MediaTek and Huawei said they had completed 5G tests in Beijing and said they aimed to build a full ecosystem that includes 5G terminals, chipsets, instruments and networks. That is telling, because it highlights the ambition that Huawei has to drive every aspect of 5G. Unlike its major rivals, Ericsson and Huawei, it still has a handset business, and it is driving this into IoT devices too; and it has its own chip subsidiary too, HiSilicon.
Huawei also works with Qualcomm but it would certainly have a better chance to assert its influence over smaller partners – and MediaTek, despite being the second largest modem producer, has recently been eclipsed in terms of cutting edge technology, and has been losing market share. A major project with Huawei could help give it new momentum.
MediaTek has completed a prototype terminal that conforms to the early specifications for the 5G NR non-standalone standard, which will be finalized at the end of the year, and integrates eight phone-sized antennas. With eight antennas, transmission efficiency in an indoor environment was equivalent to that in an external environment with a dipole antenna, the companies said.

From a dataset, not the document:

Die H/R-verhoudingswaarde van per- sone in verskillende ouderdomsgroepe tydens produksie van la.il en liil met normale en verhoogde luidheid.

The partners said they are the first companies to finish a 5G NR interoperability and docking test (IODT) at a transmission rate of more than 5Gbps. MediaTek’s terminal prototype and Huawei’s 5G base station completed two IODTs – of enhanced mobile broadband and ultra-dense networks in the 3.5 GHz band with 200 MHz bandwidth. The 3.5 GHz band has been identified in China, as well as other countries, as a likely 5G spectrum.

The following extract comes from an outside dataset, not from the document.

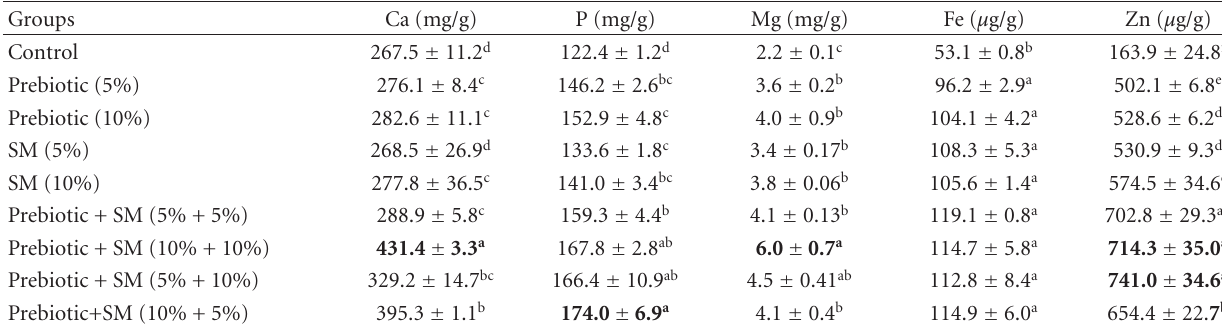
Table 4: E ff ect of prebiotic and soybean meal on bone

CTO Kevin Jou said in a statement: “We are pleased that MediaTek and Huawei successfully completed the IODT testing. This will be a milestone for 5G terminal innovation, product development, and even for a commercial launch.”
The test was organized by China’s IMT-2020 (5G) Promotion Group as part of its second phase verification of 5G R&D. Technologies such as parameter sets, frame structures, new waveforms, and Polar/LDPC channel coding are defined by 3GPP 5G NR and were carried out according to equipment and test specifications developed by the IMT-2020 (5G) promotion group.

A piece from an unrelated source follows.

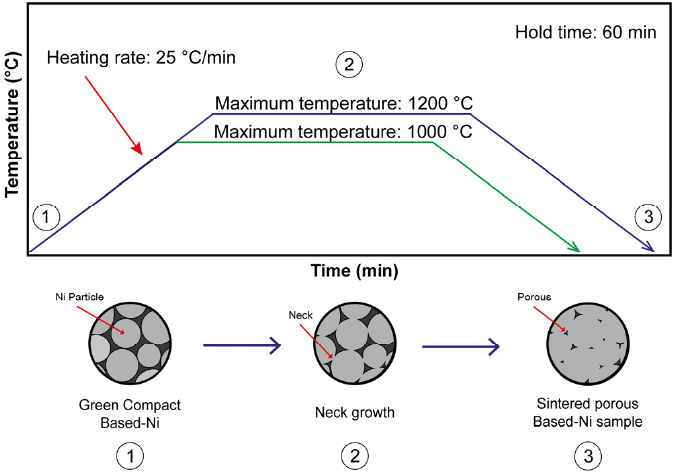
Figure 12. Thermal cycle conditions for the sintering of Ni-based electrodes.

Intel has been muscling in on the valuable 5G testing game too. It is now on a third generation of FPGAs for 5G testing, thanks to its acquisition of Altera, and has worked on sub-6 GHz to 39 GHz spectrum for its initial tests, in order to support Verizon’s activities in 28 GHz. The Stratix 10 FPGA can reach 10Gbps data rates using 900 MHz channels in these high bands. Verizon’s specs will be supported by Goldridge, the 5G modem which Intel says will start sampling in the second half of this year and will be upgradeable to full 5G NR when that is agreed.
At MWC this year, the company ddemonstrate a 5G-like connection between a car and an Ericsson base station, aiming for speeds up to 7Gbps using 800 MHz channels. “We will demonstrate interoperability between a chip set vendor and an infrastructure vendor live over the air – this is a major step for establishing 5G as an air interface,” Intel said.
Qualcomm showed a similar pre-5G connectivity demonstration at MWC Shanghai last summer using its X50 5G modem, which uses eight 100 MHz channels, a 2×2 MIMO array with adaptive beamforming, and 64QAM, to achieve a 90dB link budget. It works with a separate 28 GHz transceiver and power management chips.
Ben Timmons, senior director of business development, said in an interview at the time that Qualcomm now had “very substantial numbers of relationships with operators and infrastructure vendors all around the world where we are committed to start early trials using prototype devices – prototype devices from us, prototype infrastructure from the infrastructure vendors, working together with the operator.”
He added: “These are working against the detail of the standard as its emerging. Every time the standard changes, we are going to develop our prototypes, the infrastructure vendors will do the same, and we are working very, very closely to give the operators a really clear and easy route from what we understand now with 5G to what they will eventually launch.”